*I haven't written in a long time, and this is just an exercise in imagery and observation to get my cogs turning again*
Counter to what I expected based on the pile of knot top greenery in front of me, I'm still hungry. Like the smooth sensation of a hand ladling into the ribbonthinandsoft currents of a lake when canoeing, I found these strawberries to feel and taste cool and sweet, plush and wet.
I've been told before to take the ones that bend and dip with the faintest pressing of a thumb, like a head slowly laying to rest anticipating the cool enveloping of a concave pillow, and mash them into a jam. But I don't really know how to define when fruit is ripe, I don't understand why brown paper bags make a difference, and I'm not willing to use them for anything but delightfully delicious compost.
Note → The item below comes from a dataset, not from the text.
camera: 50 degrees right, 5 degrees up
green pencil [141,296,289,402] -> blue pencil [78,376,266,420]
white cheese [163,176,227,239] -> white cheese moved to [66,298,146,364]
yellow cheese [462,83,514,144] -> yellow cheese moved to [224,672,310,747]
As I sit in a Rembrandt room working lightly from the light of the windows shadowed by honeycombed blankets over the scaffolding, these strawberries appear surreal and distant, almost ceramic. The many dimples project many shadows. The leafy heads crinkle and turn into their fatigue-green knot tops. What I know I bought as saturated and vibrant red bodies have now turned to marooning rocks positioned in such a way as to border a craggy pier.
This is the process:
I manipulate my fingers to pull on the leaflets into a tight apex from which the red body might be suspended.
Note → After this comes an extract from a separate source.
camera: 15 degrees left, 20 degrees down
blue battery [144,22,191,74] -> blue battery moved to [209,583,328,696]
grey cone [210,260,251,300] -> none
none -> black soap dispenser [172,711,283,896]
I tug the slight weight into the air and bring the nose to my mouth.
I fellate the strawberry until my lips have reached a point of circumference satisfyingly big enough to ensure the utmost satisfaction from this particular strawberry.
I raise my lip to move forward a moment so that the lips can be replaced by the teeth that will then conduct their incision.
The body resists as my teeth press and push in, only to inevitably, submittingly burst into the folds of my mouth on to the bed of my tongue and beyond the sanctuary of light and air just out of reach, still visible through the blur of my silhouetted teeth.
The body of the strawberry then meets its demise as its corpse is demolished through grinding and cutting, knives and turbulent surfaces pressing and slicing. What was once a strawberry would now be regurgitated as an unidentifiable red gel, chunky and slippery.
I view the inverted dome of the strawberry's decapitation, and decide how best to jut my teeth and purse my lips into the most efficient, effective, and clean means of engaging the remaining edibility.
My pursed teeth and jutting lips ravenously scavenge the remainder of the strawberry outside, bite after bite after bit-bite after bite.
Chew.
Swallow.
Satisfied in good, but not in plenty.